During the Web's infancy---long before Google was a site, let alone a verb--AOL reigned supreme and alone. But 17 years after modems squawked onto the debut dial-ups, competition has sped ahead, and AOL may finally be ditching its once lucrative subscription model for a more promising ad-driven approach.
Why? For AOL, for any company, fourth place just isn't good enough. With Yahoo!, Google and MSN having built better webtraps, AOL is preparing to reinvent itself to catch up. Its parent company, Time Warner (which is also TIME's parent), announced it will present a new plan for AOL on Aug. 2. The 2000 merger with AOL was supposed to be a cure for Time Warner's slow-growth old-media businesses, but it has been a financial disaster, costing Time Warner nearly $100 billion in market value. AOL's inability to remake itself into a more Google- or Yahoo!-like business has been a drag on Time Warner's stock price, which ended last week at $15.97, down 8% this year.

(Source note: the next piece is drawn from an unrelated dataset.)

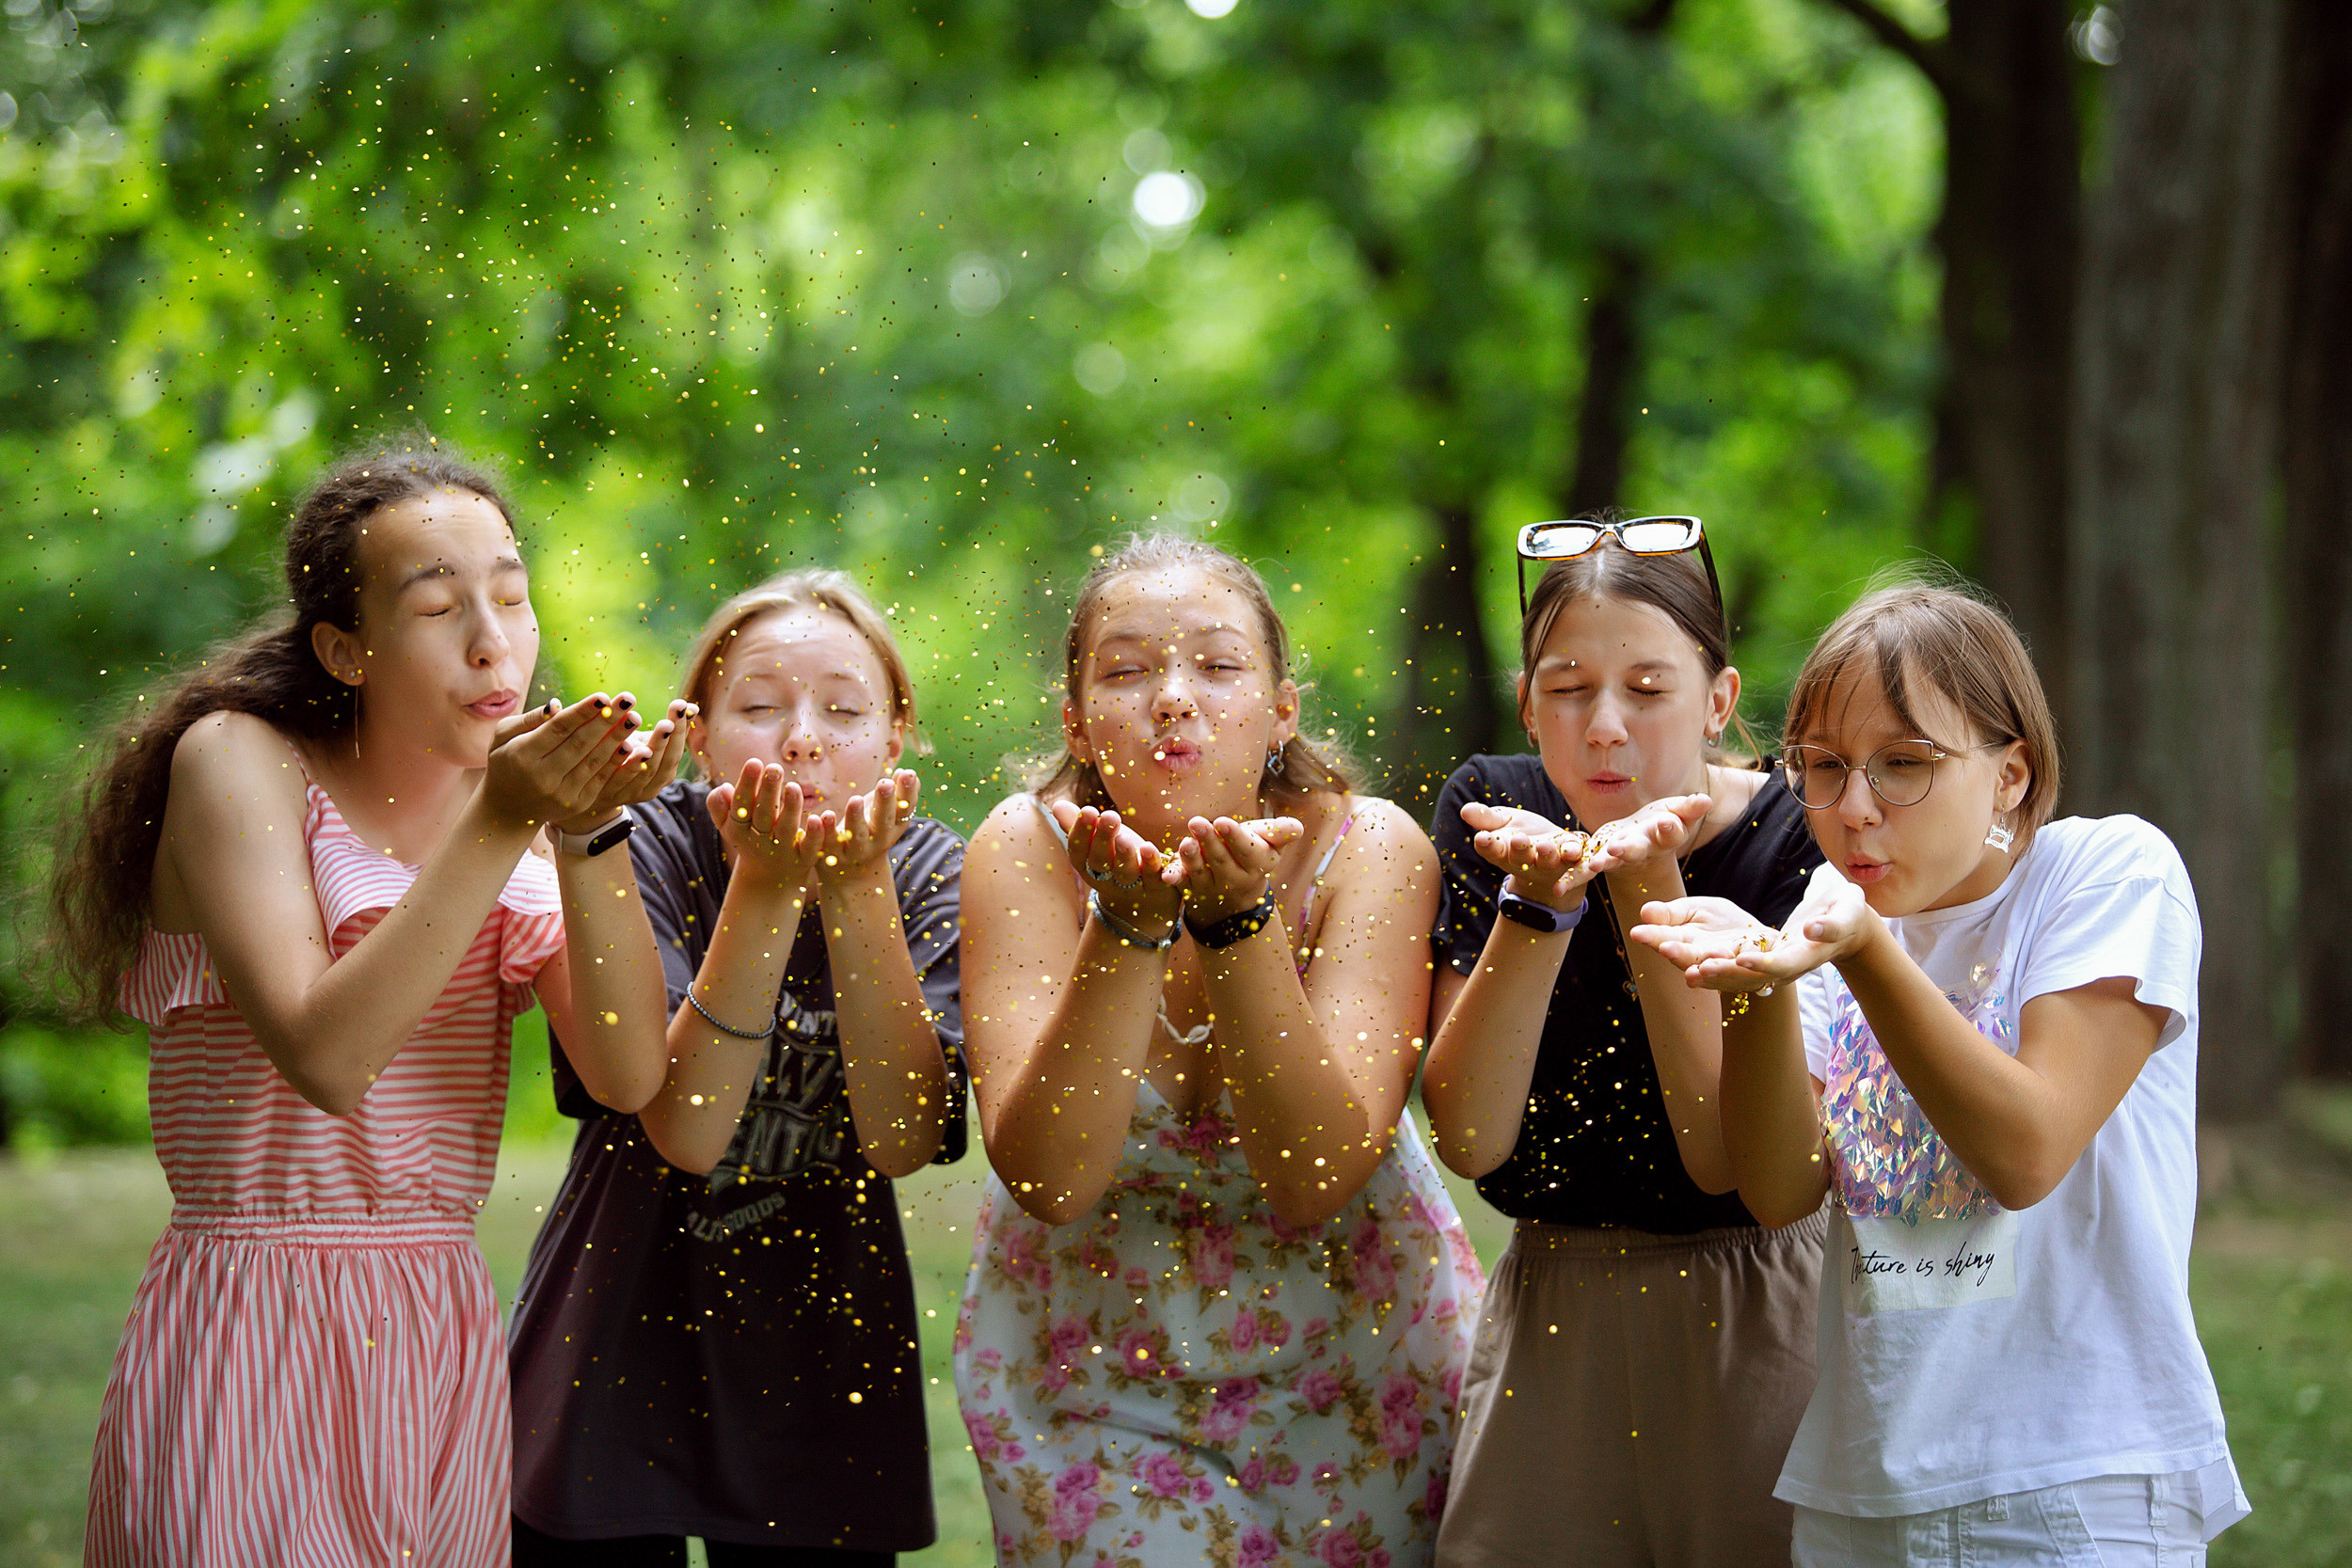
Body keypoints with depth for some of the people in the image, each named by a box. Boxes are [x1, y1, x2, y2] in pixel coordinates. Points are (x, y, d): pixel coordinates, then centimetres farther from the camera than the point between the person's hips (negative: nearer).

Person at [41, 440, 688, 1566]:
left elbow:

Since the Web's inception, Internet companies have struggled with a basic issue: Do they charge consumers for content or rely on ads? Now that PCs are ubiquitous and broadband is almost so, the free search-driven model, perfected by Google, in which advertisers are charged for the eyeballs they collect, has apparently won out.
Come August, AOL may fully embrace that strategy. To compete more aggressively for the expanding pool of Web advertising revenue, AOL is expected to throw the gates open to its previously private Web. "We'll be behaving more like a portal than ever before," says a company executive, who requested anonymity because he wasn't authorized to talk about the plans. (The company declined TIME's repeated requests for an interview.) As part of the switch, analysts expect AOL to stop charging a subscription fee to anyone who gets high-speed service from another provider and to offer free access to its content, including AOL.com e-mail addresses.
The move comes as demand for mass-market ads is heating up. Because of the limited availability of prime space on the Yahoo! home page, some advertisers who want that page are obliged to buy it as part of a package that supplies 30 million page views on the home page and an equal number of views on other Yahoo! properties. The price? A single day can cost $700,000.
Yahoo! and Google continue to give away most of their new products, banking on the robust growth of the ad market, which last year yielded $12.5 billion, up 30% from 2004, which was up 33% from 2003. By redeploying its resources toward broadening its audience, the rationale goes, AOL will be able to compete more efficiently, dropping, among other costs, the hundreds of millions it has been spending to attract new subscribers. The risk is that advertising sales won't grow quickly enough to offset the loss of subscription dollars.